#### [PROBLEM STATEMENT]
Here is the task for the records below: repeat exactly the lines from the one with "Structures marked on" to the one with "- analysis volume", both included, and nothing else.

[[ DATA FOR THIS EXERCISE, beginning ]]

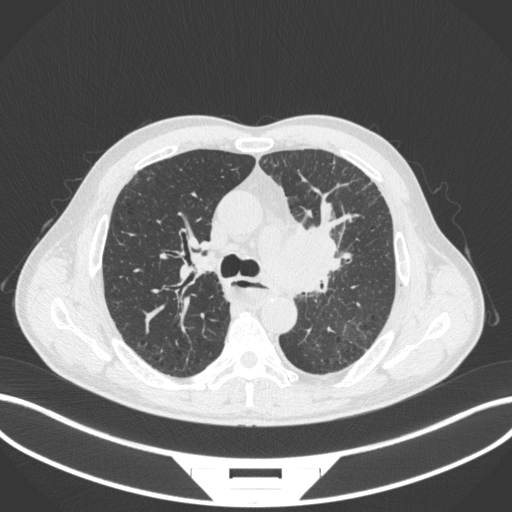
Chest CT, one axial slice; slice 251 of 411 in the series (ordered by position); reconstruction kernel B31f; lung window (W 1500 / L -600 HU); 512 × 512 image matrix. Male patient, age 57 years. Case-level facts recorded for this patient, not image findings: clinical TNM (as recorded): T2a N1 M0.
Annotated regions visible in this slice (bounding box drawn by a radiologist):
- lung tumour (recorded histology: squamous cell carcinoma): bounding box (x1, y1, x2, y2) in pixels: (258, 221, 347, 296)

[[ DATA FOR THIS EXERCISE, end ]]
[[ DATA FOR THIS EXERCISE, beginning ]]

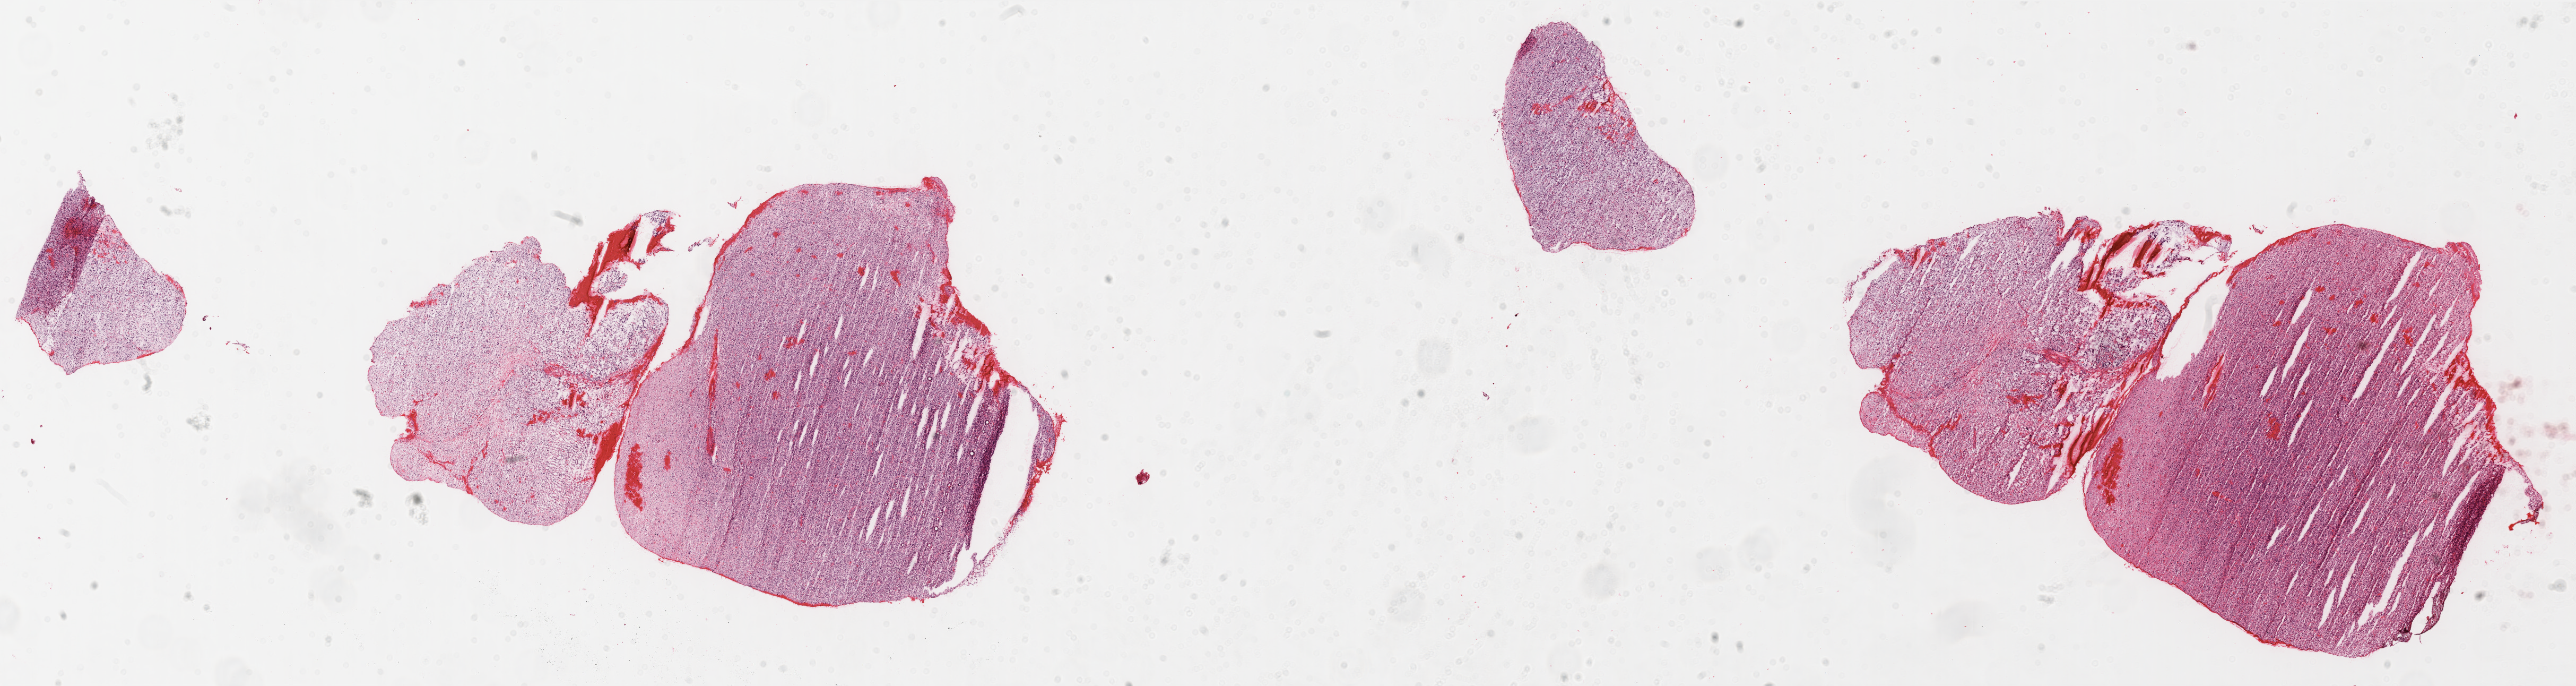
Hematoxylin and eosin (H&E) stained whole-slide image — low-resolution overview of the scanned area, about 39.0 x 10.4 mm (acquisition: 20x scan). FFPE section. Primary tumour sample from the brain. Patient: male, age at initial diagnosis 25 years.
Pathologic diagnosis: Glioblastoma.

[[ DATA FOR THIS EXERCISE, end ]]
[[ DATA FOR THIS EXERCISE, beginning ]]

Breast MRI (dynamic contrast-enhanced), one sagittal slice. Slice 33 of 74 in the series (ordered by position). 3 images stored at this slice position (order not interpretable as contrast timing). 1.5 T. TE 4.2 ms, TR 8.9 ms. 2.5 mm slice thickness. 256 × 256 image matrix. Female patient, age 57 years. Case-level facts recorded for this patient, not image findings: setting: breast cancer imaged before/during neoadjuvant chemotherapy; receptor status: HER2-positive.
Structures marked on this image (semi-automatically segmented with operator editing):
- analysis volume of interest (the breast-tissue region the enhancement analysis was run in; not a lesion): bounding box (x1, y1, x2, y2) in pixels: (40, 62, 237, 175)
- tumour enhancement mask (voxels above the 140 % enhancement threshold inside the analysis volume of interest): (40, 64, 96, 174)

[[ DATA FOR THIS EXERCISE, end ]]

#### [RESPONSE BOX]
Structures marked on this image (semi-automatically segmented with operator editing):
- analysis volume of interest (the breast-tissue region the enhancement analysis was run in; not a lesion): bounding box (x1, y1, x2, y2) in pixels: (40, 62, 237, 175)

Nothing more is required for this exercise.